- Task objective
Look through the data below for the line with "criminal defense", and transcribe it exactly together with each line after it up to and including the line with "The answer depends on several". Give nothing else.

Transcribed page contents
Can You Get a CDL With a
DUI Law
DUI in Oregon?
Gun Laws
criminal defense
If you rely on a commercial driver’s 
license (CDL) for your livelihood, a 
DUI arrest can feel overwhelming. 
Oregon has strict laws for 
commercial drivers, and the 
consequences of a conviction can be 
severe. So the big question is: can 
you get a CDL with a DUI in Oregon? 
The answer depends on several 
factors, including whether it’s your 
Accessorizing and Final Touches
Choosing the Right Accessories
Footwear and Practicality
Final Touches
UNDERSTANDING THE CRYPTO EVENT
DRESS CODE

- Answer
criminal defense
If you rely on a commercial driver’s 
license (CDL) for your livelihood, a 
DUI arrest can feel overwhelming. 
Oregon has strict laws for 
commercial drivers, and the 
consequences of a conviction can be 
severe. So the big question is: can 
you get a CDL with a DUI in Oregon? 
The answer depends on several 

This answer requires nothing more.